Sidney Lumet’s 1962 version faithfully captures what is admittedly a very long, arduous play about a woman succumbing to drug addiction, with some very strong performances to recommend it. There is little to suggest that we’re watching a film rather than a play, however, apart from a couple of interesting camera moves at crucial points, which clearly announce that we are looking at the characters through a camera, as though the director suddenly grew self-conscious about letting the work take over the film. David Wellington’s brilliant version, on the other hand, while equally long, never forgets for a moment that it is a film and not a play. The camera lovingly lingers on body parts--the twitching, convulsive hands of a drug addict--and on the beautiful period furniture of the house in which the characters are trapped, adding other dimensions to all those words, words, words! The result is a much more intimate portrait, as well as an enjoyable-albeit-tragic film, of a disintegrating family trapped in a sterile environment.

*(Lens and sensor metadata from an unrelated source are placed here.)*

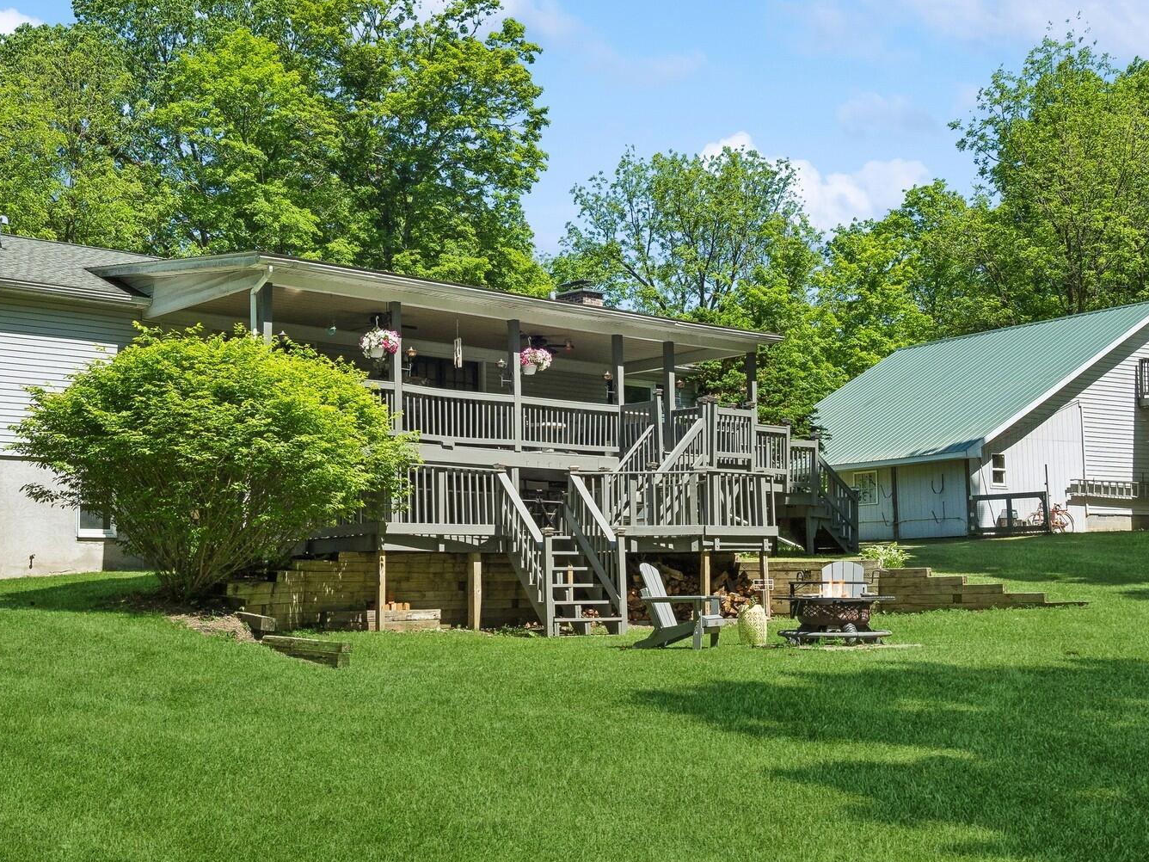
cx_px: 507
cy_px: 434
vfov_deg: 34.3
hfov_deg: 44.7
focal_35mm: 42
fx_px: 1394
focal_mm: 13
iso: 200
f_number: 8
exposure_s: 1/250
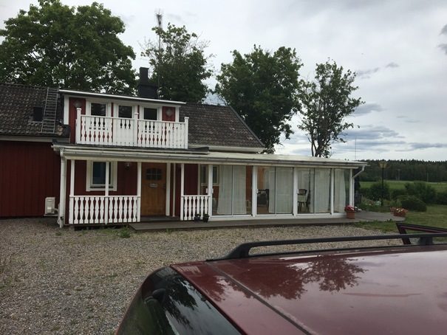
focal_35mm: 29
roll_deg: -1.3
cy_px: 168
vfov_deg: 48.2
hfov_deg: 61.6
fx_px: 375
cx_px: 224
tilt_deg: +1.0
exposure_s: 1/974
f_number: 2.2
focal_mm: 4.15
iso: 25
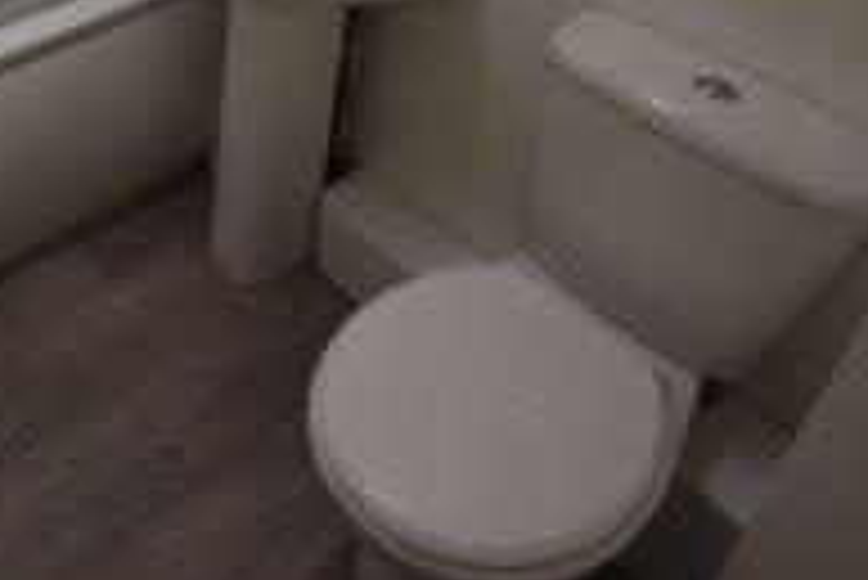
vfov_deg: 30.4
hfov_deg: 45.2
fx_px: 893
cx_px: 31
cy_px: -124
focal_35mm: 37
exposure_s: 1/20
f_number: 4
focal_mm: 10
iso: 200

All this reflecting helped me to see my adaptation troubles were not unique. I wanted to maintain the integrity of the original story, while still drawing my audience in, and without sacrificing my character’s inner life. Twenty drafts and four titles later I carved out a back-story that became the new main story which gave my protagonist the aim of winning back his father’s affection lost over an argument about his “lifestyle”. The film, to be shot next month, is now called My Heart Belongs To Daddy.

Interestingly, my writerly inclinations still find the original story of a young man dealing with his inner fears more compelling than the one of his need for familial redemption. My filmmaking inclinations, however, know that this new version will play much better on-screen.